Beschränken Sie sich

Setzen Sie sich klare, aber realistische Grenzen für die Bearbeitung einer Aufgabe. Wenn Sie zusätzlich versuchen wollen, sich dabei zu unterbieten, kann sich das als motivierend erweisen, sofern Sie realistisch bleiben. „Ich werde den Artikel in 30 Minuten schreiben“, kann eine solche Begrenzung sein. Limitieren Sie unbedingt die Zahl der Aufgaben, die Sie an einem Tag erledigen wollen, und nehmen Sie sich nicht zu viel vor. Maximal fünf, besser drei wirklich wichtige Einträge mit hoher Priorität bringen Sie voran, setzen Sie aber zugleich nicht unter Druck.

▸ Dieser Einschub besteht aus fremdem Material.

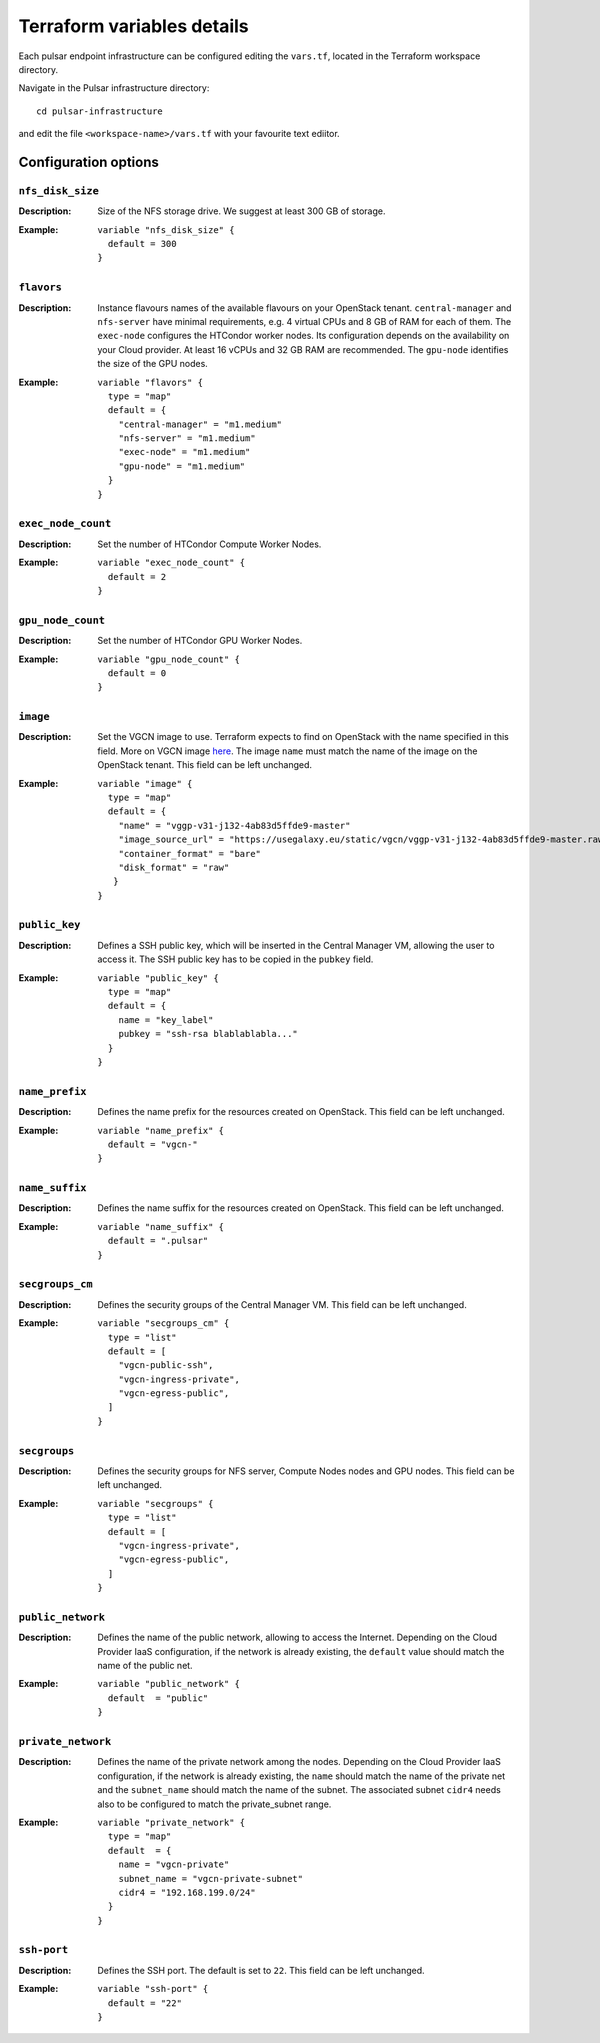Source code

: Terraform variables details
===========================

Each pulsar endpoint infrastructure can be configured editing the ``vars.tf``, located in the Terraform workspace directory.

Navigate in the Pulsar infrastructure directory:

::

  cd pulsar-infrastructure

and edit the file ``<workspace-name>/vars.tf`` with your favourite text ediitor.


Configuration options
*********************

-----------------
``nfs_disk_size``
-----------------

:Description: Size of the NFS storage drive. We suggest at least 300 GB of storage.

:Example:

	::

	  variable "nfs_disk_size" {
	    default = 300
	  }

-----------
``flavors``
-----------

:Description:
	Instance flavours names of the available flavours on your OpenStack tenant.
	``central-manager`` and ``nfs-server`` have minimal requirements, e.g. 4 virtual CPUs and 8 GB of RAM for each of them.
        The ``exec-node`` configures the HTCondor worker nodes. Its configuration depends on the availability on your Cloud provider. At least 16 vCPUs and 32 GB RAM are recommended. 
	The ``gpu-node`` identifies the size of the GPU nodes.

:Example:
	::

	  variable "flavors" {
	    type = "map"
	    default = {
	      "central-manager" = "m1.medium"
	      "nfs-server" = "m1.medium"
	      "exec-node" = "m1.medium"
	      "gpu-node" = "m1.medium"
	    }
	  }

-------------------
``exec_node_count``
-------------------

:Description:
	Set the number of HTCondor Compute Worker Nodes.

:Example:

	::
	  
	  variable "exec_node_count" {
	    default = 2
	  }

------------------
``gpu_node_count``
------------------

:Description:
        Set the number of HTCondor GPU Worker Nodes.

:Example:
	::

	  variable "gpu_node_count" {
	    default = 0
	  }
	 
---------
``image``
---------

:Description:
	Set the VGCN image to use. Terraform expects to find on OpenStack with the name specified in this field.
	More on VGCN image `here <https://github.com/usegalaxy-eu/vgcn>`_.
        The image ``name`` must match the name of the image on the OpenStack tenant.
	This field can be left unchanged.

:Example:
	::
 
	  variable "image" {
	    type = "map"
	    default = {
	      "name" = "vggp-v31-j132-4ab83d5ffde9-master"
	      "image_source_url" = "https://usegalaxy.eu/static/vgcn/vggp-v31-j132-4ab83d5ffde9-master.raw"
	      "container_format" = "bare"
	      "disk_format" = "raw"
	     }
	  }

--------------
``public_key``
--------------

:Description:
	Defines a SSH public key, which will be inserted in the Central Manager VM, allowing the user to access it.
	The SSH public key has to be copied in the ``pubkey`` field.

:Example:	 
	::
 
	  variable "public_key" {
	    type = "map"
	    default = {
	      name = "key_label"
	      pubkey = "ssh-rsa blablablabla..."
	    }
	  }

---------------
``name_prefix``
---------------

:Description:
	Defines the name prefix for the resources created on OpenStack.
	This field can be left unchanged.

:Example:
	::
 
	  variable "name_prefix" {
	    default = "vgcn-"
	  }

-------------------
``name_suffix``
-------------------

:Description:
        Defines the name suffix for the resources created on OpenStack.
	This field can be left unchanged.

:Example:
	::
	  
	  variable "name_suffix" {
	    default = ".pulsar"
	  }

-------------------
``secgroups_cm``
-------------------

:Description:
	Defines the security groups of the Central Manager VM.
	This field can be left unchanged.

:Example:
	::
	  
	  variable "secgroups_cm" {
	    type = "list"
	    default = [
	      "vgcn-public-ssh",
	      "vgcn-ingress-private",
	      "vgcn-egress-public",
	    ]
	  }

-------------
``secgroups``
-------------

:Description:
	Defines the security groups for NFS server, Compute Nodes nodes and GPU nodes.
	This field can be left unchanged.

:Example:
	::
	  
	  variable "secgroups" {
	    type = "list"
	    default = [
	      "vgcn-ingress-private",
	      "vgcn-egress-public",
	    ]
	  }

------------------
``public_network``
------------------

:Description:
	Defines the name of the public network, allowing to access the Internet. Depending on the Cloud Provider IaaS configuration, if the network is already existing, the ``default`` value should match the name of the public net.

:Example:
	::
	  
	  variable "public_network" {
	    default  = "public"
	  }

-------------------
``private_network``
-------------------

:Description:
        Defines the name of the private network among the nodes. Depending on the Cloud Provider IaaS configuration, if the network is already existing, the ``name`` should match the name of the private net and the ``subnet_name`` should match the name of the subnet. The associated subnet ``cidr4`` needs also to be configured to match the private_subnet range.

:Example:
	::
	  
	  variable "private_network" {
	    type = "map"
	    default  = {
	      name = "vgcn-private"
	      subnet_name = "vgcn-private-subnet"
	      cidr4 = "192.168.199.0/24"
	    }
	  }

------------
``ssh-port``
------------

:Description:
	Defines the SSH port. The default is set to ``22``.
	This field can be left unchanged.

:Example:
	::
	  
	  variable "ssh-port" {
	    default = "22"
	  }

Sie werden sich durch diese Fokussierung motivierter und stärker fühlen.

Schaffen Sie sich Freiräume

In Ihrer Tagesplanung soll und muss es genügend Platz für Dinge geben, die Sie inspirieren und Ihnen Freude bereiten. Es hilft nichts, wenn Sie die Knute des Terminkalenders abgestreift haben, sich aber dann unter das Joch der Selbstkasteiung begeben. Natürlich ist ein gesundes Maß an Selbstdisziplin essenziell. Aber es muss Zeit sein, Ihre Lieblingsblogs zu lesen, einen Fachartikel anzuschauen oder sich Inspirationsquellen zu suchen.

Über Stephan Lamprecht (479 Artikel)
arbeitet als freischaffender Texter und Journalist in Ahrensburg bei Hamburg. Er schreibt Fachartikel für PR-Agenturen, Texte für Whitepaper und Internetseiten sowie Beiträge für Fachmagazine. Seit 1991 hat er mehr als 25 Fachbücher verfasst. Zu seinen Themen gehören IT, Social Media, CRM und Business-Intelligence, aber eben auch das Zeit- und Selbstmanagement. Er berät Autoren auf ihrem Weg zum Buch und unterstützt Startups und kleinere Softwareunternehmen in der Pressearbeit.

3 Kommentare zu Einfacheres Zeitmanagement

  1. Hey Stephan,

    also besser hätte ich das auch nicht schrieben können. Ich finde das ein System möglichst einfach sein sollte und dabei Wartungsarm. Nur dann kann man seine To Do’s auch effektive managen und es macht Spaß weil man vorwärts kommt.

    Viele Grüße,
    Christian

    • Hallo, Christian,

      vielen Dank für das nette Feedback. Zumal Du ja mit Deinem Produkt auch ein sehr schickes Tool für das einfachere Zeitmanagement anbietest.